Apelo a Covadonga

6 Junho 2023

Imagem de Nossa Senhora de Covadonga

Tudo parecia perdido. Muitos cediam à tentação de desistir. Os muçulmanos do Norte de África tinham atravessado o Estreito de Gibraltar em 711 e rapidamente ocuparam toda a Península Ibérica. As elites visigodas, divididas pela guerra fratricida e seduzidas pelas riquezas e pelo poder, submeteram-se facilmente e passaram a viver cobardemente sob o domínio dos novos senhores, procurando manter o seu estatuto. Mas houve quem não se rendesse e resistisse como pôde e se mantivesse fiel. Por muitos sítios de Portugal e de Espanha há santuários que têm origem na descoberta de imagens durante o longo período da Reconquista Cristã, que tinham sido escondidas pelos cristãos em fuga, durante a invasão muçulmana. A descoberta da imagem de Nossa Senhora do Pranto em Dornes é um dos nossos exemplos mais eloquentes. E para onde fugiram? Para as montanhas das Astúrias, no Norte da Península.

Foi aí que, provavelmente em 722, acossados pelos muçulmanos que já se tinham dirigido para Norte, cristãos liderados por Pelágio (a quem o Bispo Oppas tentou dissuadir de lutar e pressionou para que se aliasse aos muçulmanos), arremeteram corajosamente contra os inimigos da fé, e o milagre inesperado aconteceu: contra todas as esperanças e cálculos humanos os cristãos venceram os muçulmanos.

[Foto: Gruta de Covadonga, no Monte Auseva das Astúrias]


A célebre batalha aconteceu junto à gruta de Covadonga, a «Cova Domina», a Cova de Nossa Senhora, onde se venerava a imagem da Virgem Maria que Pelágio e os seus companheiros invocaram naquele momento crucial para a nossa história e para a história do mundo.

Desta primeira vitória dos cristãos nasceu o Reino das Astúrias, cujo desenvolvimento levou depois ao Reino de Leão.

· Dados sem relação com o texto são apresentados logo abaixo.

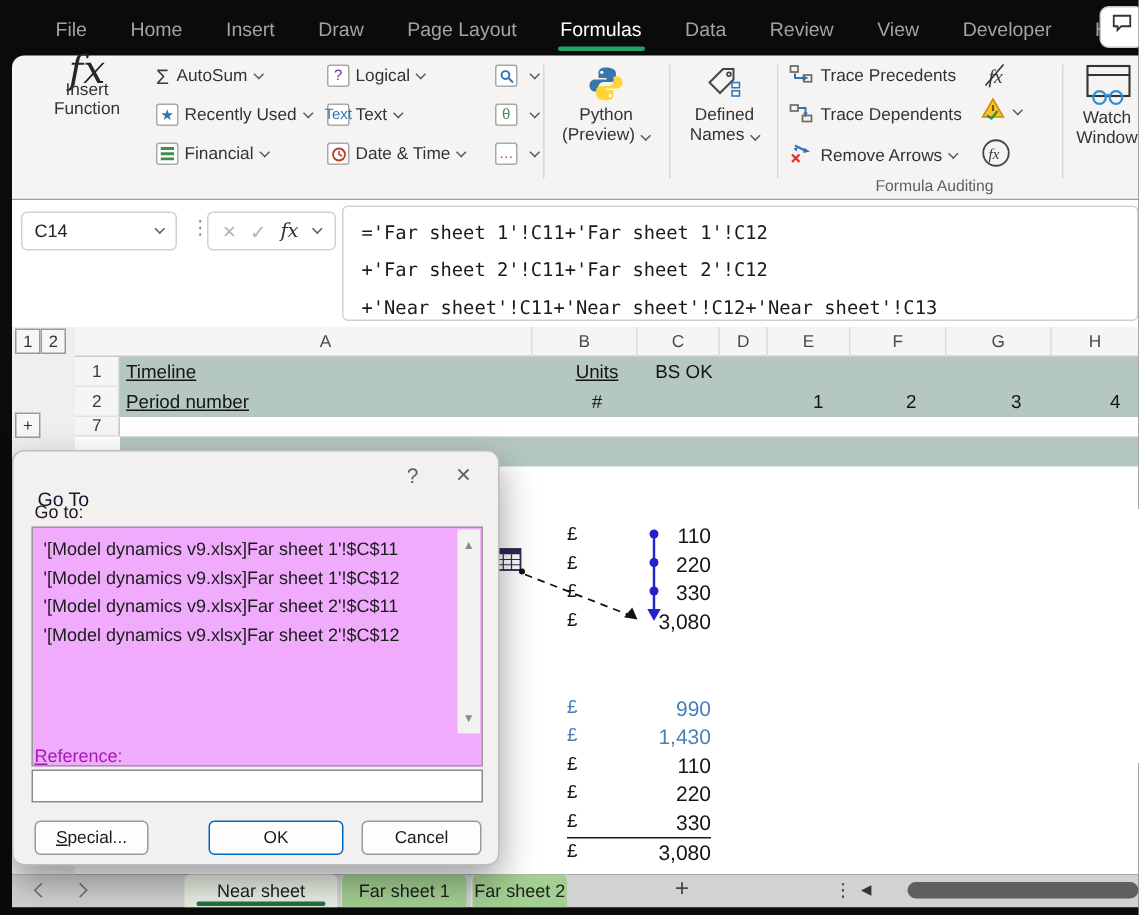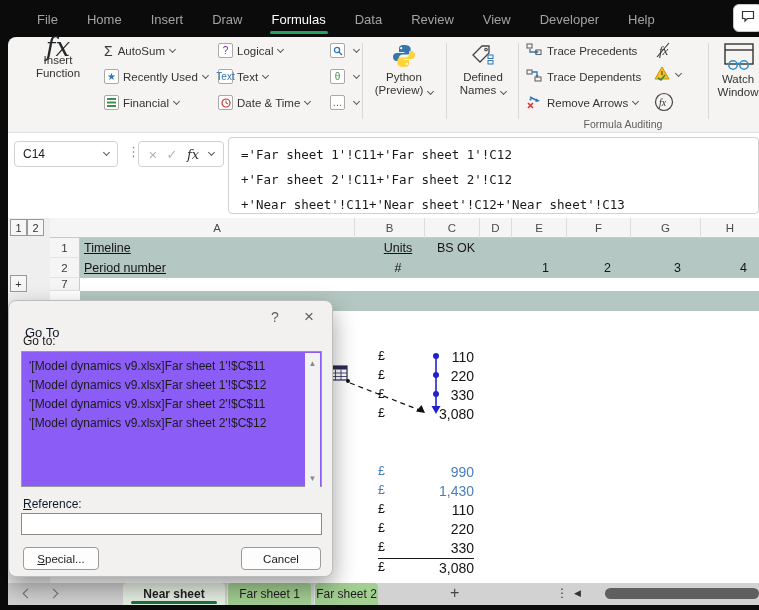"Page Layout" span.mtab { html: none -> <span>Page Layout</span> }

E, graças ao prosseguimento da Reconquista, daqui nasceram o Condado de Castela (que depois se viria a tornar no Reino de Castela e que, unido ao Reino de Aragão levaria à criação do Reino de Espanha), e o Condado Portucalense, que depois se havia de tornar no nosso amado Reino de Portugal. Covadonga é tão significativa para a identidade das Espanhas, de Portugal, e do mundo cristão que destes reinos nasceu que, no século XIX, quando os autores românticos procuraram as raízes ancestrais da nossa Pátria, Alexandre Herculano escreveu o célebre livro «Eurico o Presbítero» que é, nem mais nem menos, do que a narração do extraordinário acontecimento que foi a Batalha de Covadonga, o evento que permitiu o renascimento cristão da Península e que, consequentemente, permitiu que a fé cristã fosse levada aos quatro cantos da terra.

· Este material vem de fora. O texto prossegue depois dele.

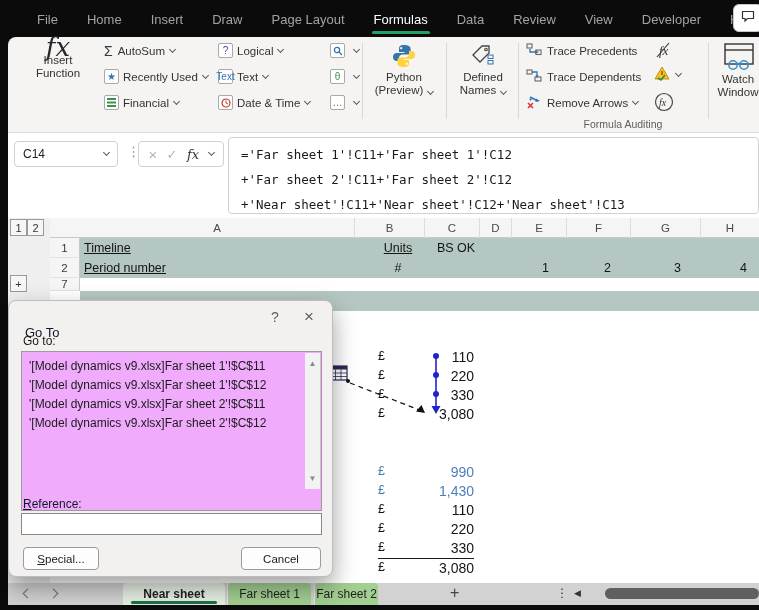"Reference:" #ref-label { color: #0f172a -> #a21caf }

De facto, a missão da reconquista e da propagação da fé cristã levou os portugueses de entre Douro e Minho até aos confins do Algarve, e em 1415 até Ceuta, no Norte de África. Percebemos porquê quando lemos na “Exortação da Guerra”, de Gil Vicente: «África foi de cristãos/ mouros vo‑la tem roubada». E em poucos anos a Cruz rubra de Cristo e as Quinas de Portugal, «por mares nunca dantes navegados», chegaram aos lugares mais exóticos do mundo até então desconhecido para os europeus. E Camões ainda acrescenta, enfaticamente, no Canto VII de Os Lusíadas: «E se mais mundo houvera, lá chegara»…

Quem conhece os portugueses sabe muito bem que só uma forte e profunda motivação espiritual poderia ter levado tão longe e tão alto os tranquilos habitantes da «ocidental praia Lusitana». Já percebemos o que é que nos falta hoje… Voltar a Covadonga é responder ao apelo de Cristo: «Ide por todo o mundo!», sabendo que para isso é necessário primeiro inflamar o nosso coração na mesma heróica fé que encheu o peito de D. Pelágio e dos seus companheiros de armas. Nessa Cova bendita onde um dia renascemos católicos cantaremos a plenos pulmões o «Salvé Nobre Padroeira», recordando, com gratidão e amor, essa outra Cova da Iria, que a Virgem Maria transformou em Altar do Mundo. E a Jesus Cristo, nosso Rei, cujas gloriosas Chagas adornam o nosso brasão, prostrados diremos: «A ti pertence a terra portuguesa / Nossa Rainha é Tua Mãe bendita / Somos cristãos não há maior nobreza; / Teu Coração de amor por nós palpita».

Até Covadonga! Para que em Portugal se conserve sempre o Dogma da Fé!